Eli Lotar, maître des images
ELI LOTAR (1905-1969), JUSQU’AU 28 MAI, JEU DE PAUME, PARIS-8E.
Que serait l’histoire de la photographie du xx siècle sans tous ses pionniers nés en Europe centrale ? Parmi eux : les Hongrois André Kertész, Laszlo MoholyNagy, Robert Capa, Brassaï, les Tchèques Josef Sudek, Josef Koudelka (de nationalité française depuis 1987). Dans cet aréopage, le nom d’Eli Lotar (1905-1969) brille d’un éclat singulier. Né à Paris d’un père roumain et d’une mère bulgare, il passe son enfance et son adolescence à Bucarest. En 1924, il retrouve Paris, où il fait la connaissance de Germaine Krull, photographe allemande qui allait devenir sa compagne. Lotar ne fait rien comme tout le monde. Même s’il est influencé à ses débuts par la Nouvelle Vision (dont Germaine Krull est l’une des figures de proue), même s’il côtoie les avant-gardes (comme le groupe surréaliste), Lotar n’en creuse pas moins son propre sillon. Piéton de Paris, il oscille entre réalisme – ainsi sa série sur les abattoirs de la Villette – et un onirisme qui, par le biais du photomontage, lui fait imaginer dans les années 1920 le décor futuriste des Champs-Elysées et de Montmartre en l’an 2000. Le style de Lotar s’adapte aux lieux et aux sujets : en Grèce, il photographie des pièces archéologiques en s’attachant à valoriser, sans le moindre artifice, la puissance de leurs volumes. Mais quand il se trouve sur le quai d’un port, il n’hésite pas à grimper en haut d’un mât pour obtenir un cliché où vergues et cordages dessinent une géométrie complexe.

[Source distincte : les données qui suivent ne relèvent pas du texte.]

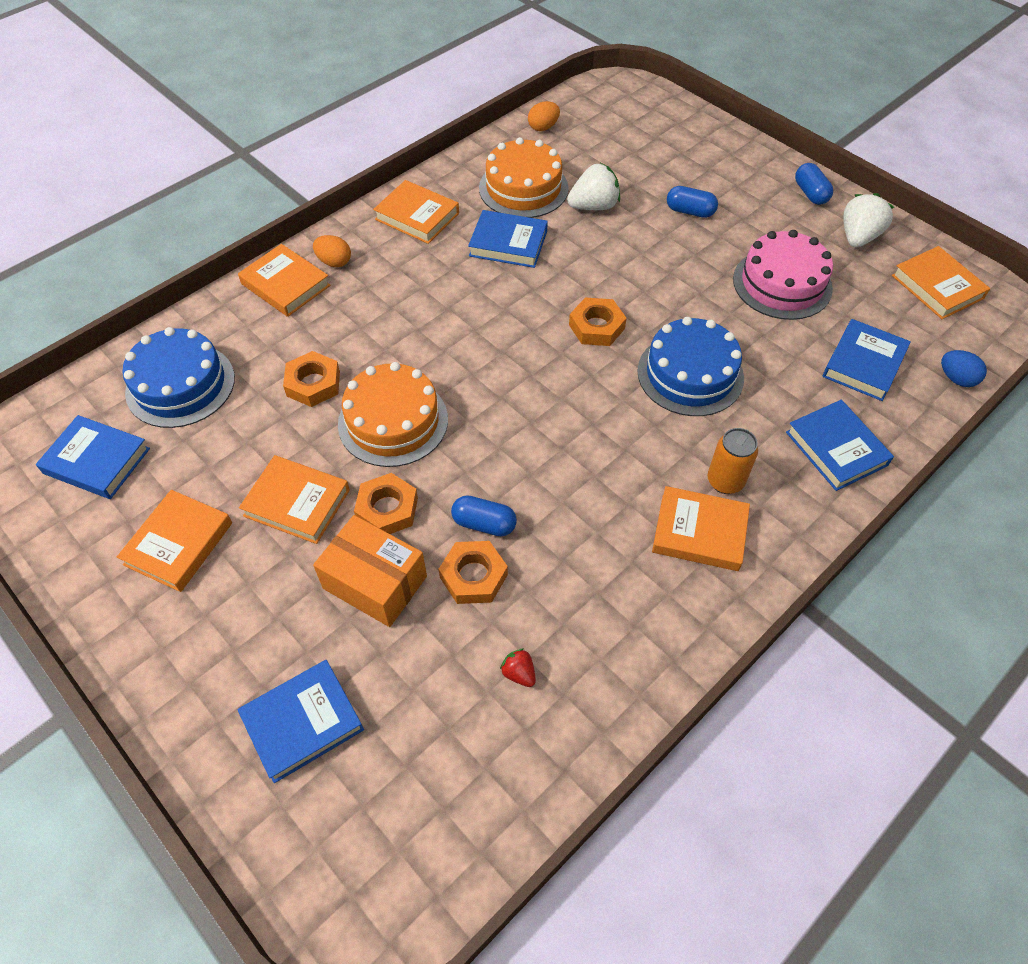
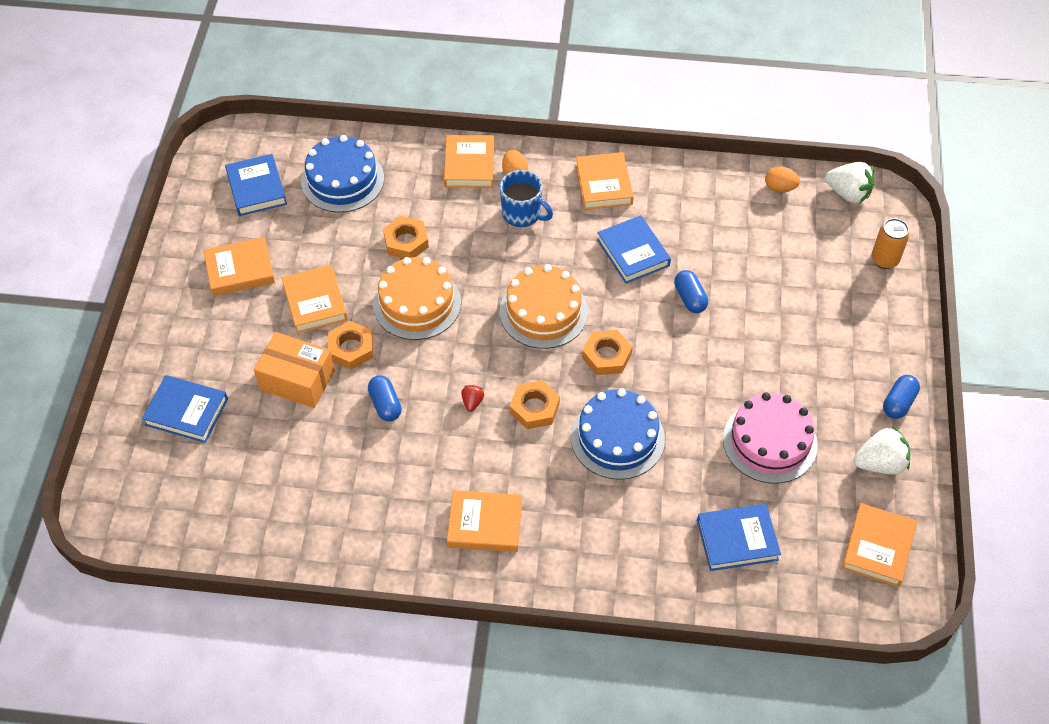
camera: 50 degrees right, 0 degrees up
(375, 582) = (297, 380): orange box -> orange box turned 60 degrees counterclockwise
(384, 284) = (522, 214): none -> blue mug
(473, 576) = (344, 425): orange nut -> orange nut (534, 408)
(519, 673) = (300, 492): red strawberry -> red strawberry (472, 402)
(523, 188) = (699, 222): orange cake -> orange cake (543, 311)
(593, 206) = (726, 276): white strawberry -> white strawberry (848, 193)
(690, 211) = (787, 337): blue capsule -> blue capsule (690, 298)
(699, 532) = (485, 524): orange book -> orange book turned 60 degrees counterclockwise
(725, 481) = (541, 514): orange can -> orange can (884, 260)
(836, 448) = (634, 565): blue book -> none
(956, 379) = (783, 609): blue egg -> none

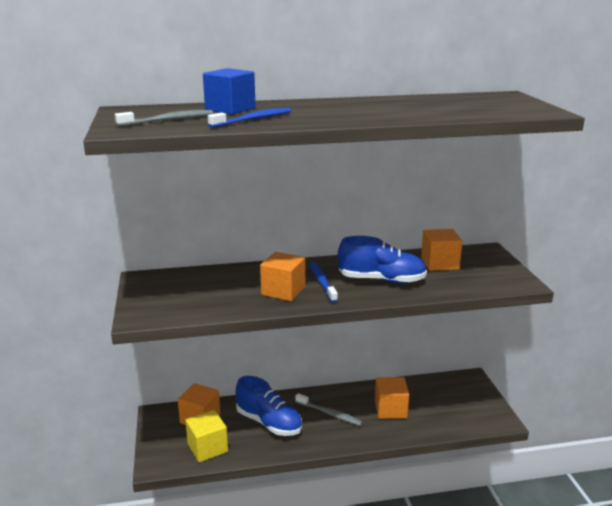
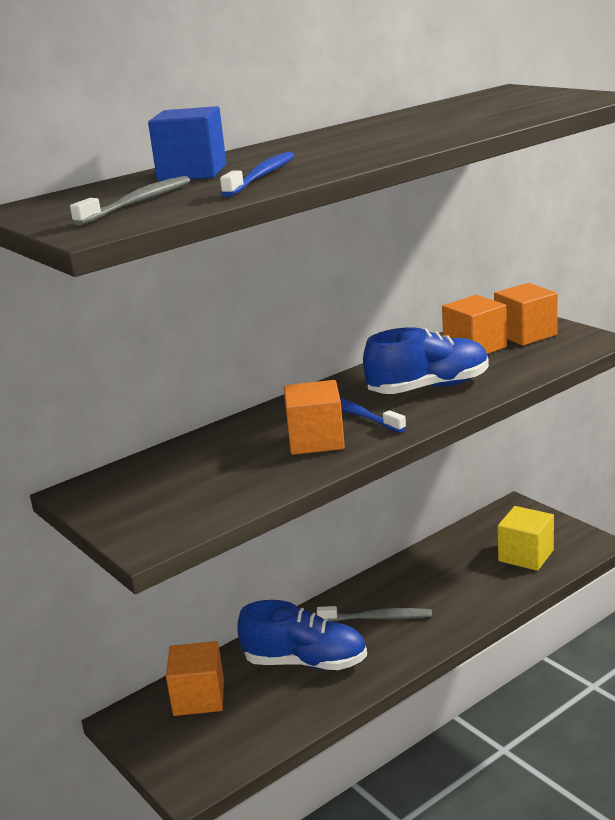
camera: 25 degrees left, 0 degrees up
(207, 448) = (248, 730): yellow cube -> yellow cube (526, 555)
(390, 409) = (451, 581): orange cube -> orange cube (525, 334)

La photographie documentaire a été également l’un des piliers de la pratique de Lotar. Celle-ci va d’ailleurs le rapprocher du cinéma. En 1932, il est opérateur sur le tournage de « Terre sans pain » de Buñuel, film dépeignant la misère des habitants de la région des Hurdes, en Espagne. Lotar passe à son tour derrière la caméra en 1945 pour réaliser « Aubervilliers », court-métrage d’une vingtaine de minutes que l’on pourra redécouvrir ici. Jacques Prévert signe le commentaire et les chansons de cette plongée dans la misère ouvrière. Lotar a donc été véritablement un homme d’images et cette exposition rend un hommage pertinent à son parcours. Dans la dernière salle, on assiste à un ultime dialogue : au début des années 1960, Lotar photographia Giacometti et ce dernier sculpta Lotar. On jugera ce « duel » sur pièces, entre sculpture et photo. Entre silence et magie.